A plane on which I’ve been a failure so far is in creating something that in and of itself shifts living toward the good. A book is such a thing. A food bank is another. A child, however it may seem to turn out. Some forms of creation are indeed abandonment to a creative power that is beyond us, that we cannot wield like swords, or pens, but which we can only aspire to be the swords and pens of. Yes. Good. Or God. Even Science, if you refer to that science beyond what we think we  already know, the science that pulls us forward, into what we haven’t even imagined.
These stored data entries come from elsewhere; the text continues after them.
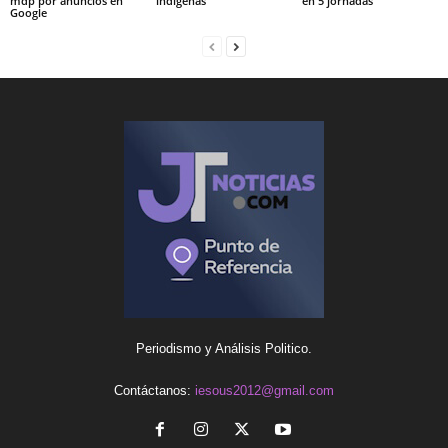
mdp por anuncios en
indígenas
en 5 jornadas
Google
Periodismo y Análisis Politico.
Contáctanos:
iesous2012@gmail.com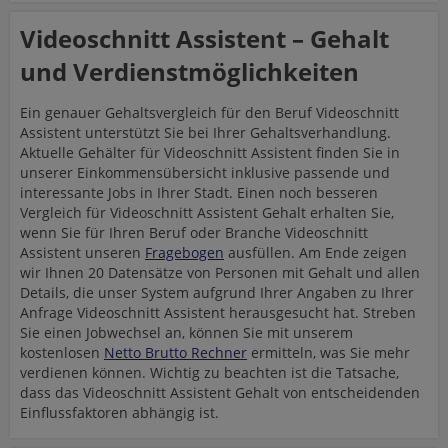
Videoschnitt Assistent – Gehalt
und Verdienstmöglichkeiten
Ein genauer Gehaltsvergleich für den Beruf Videoschnitt
Assistent unterstützt Sie bei Ihrer Gehaltsverhandlung.
Aktuelle Gehälter für Videoschnitt Assistent finden Sie in
unserer Einkommensübersicht inklusive passende und
interessante Jobs in Ihrer Stadt. Einen noch besseren
Vergleich für Videoschnitt Assistent Gehalt erhalten Sie,
wenn Sie für Ihren Beruf oder Branche Videoschnitt
Assistent unseren
Fragebogen
ausfüllen. Am Ende zeigen
wir Ihnen 20 Datensätze von Personen mit Gehalt und allen
Details, die unser System aufgrund Ihrer Angaben zu Ihrer
Anfrage Videoschnitt Assistent herausgesucht hat. Streben
Sie einen Jobwechsel an, können Sie mit unserem
kostenlosen
Netto Brutto Rechner
ermitteln, was Sie mehr
verdienen können. Wichtig zu beachten ist die Tatsache,
dass das Videoschnitt Assistent Gehalt von entscheidenden
Einflussfaktoren abhängig ist.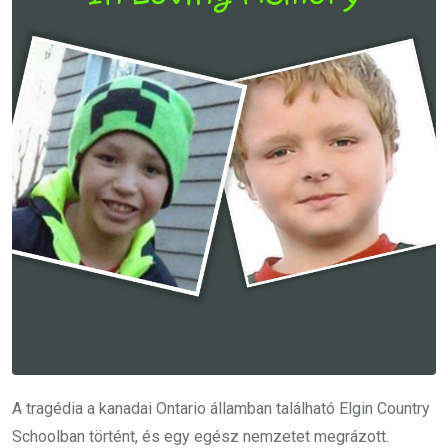
A tragédia a kanadai Ontario államban található Elgin Country
Schoolban történt, és egy egész nemzetet megrázott.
In keeping with my motto, I’ve been trying to reconstruct myself. Sounds brutal, but it’s not. But I do mean a repairing, a cleaning, the tossing out of some junk. About time. And just in time for a last act, if the Good be willing. I intend to repair my relationship with time, that I’ve abused and blamed for so much that burdens me. I’ve always made it time’s fault, even to the point of sometimes wishing it would just go away. Now, I’m learning to cherish every minute. Still learning, yes. And trying to make amends to this ally of all my life.
And I’m wanting to relieve myself of all the things I’ve clung to and used, in hope that they would soothe the hurts and dispel the fears in me. What are all these things? Too many to name. Too limiting to name. They are everything under the Sun, all that it provides that nourishes and enhances, and wanting it all too much. Love, sex, food, control…..oh, why do I even start!
I want to stretch open a space that’s always been there in me. It’s a space of total connection to life, of freedom so complete that it makes the word superfluous, a space in which being me stops being a protection against life, but a submersion into it: like that very favorite experience of mime – floating on the skin of a lake, muscles completely relaxed, face turned upward toward the infinite sky. Kissed by Earth, on the tip of the tongue of the Universe.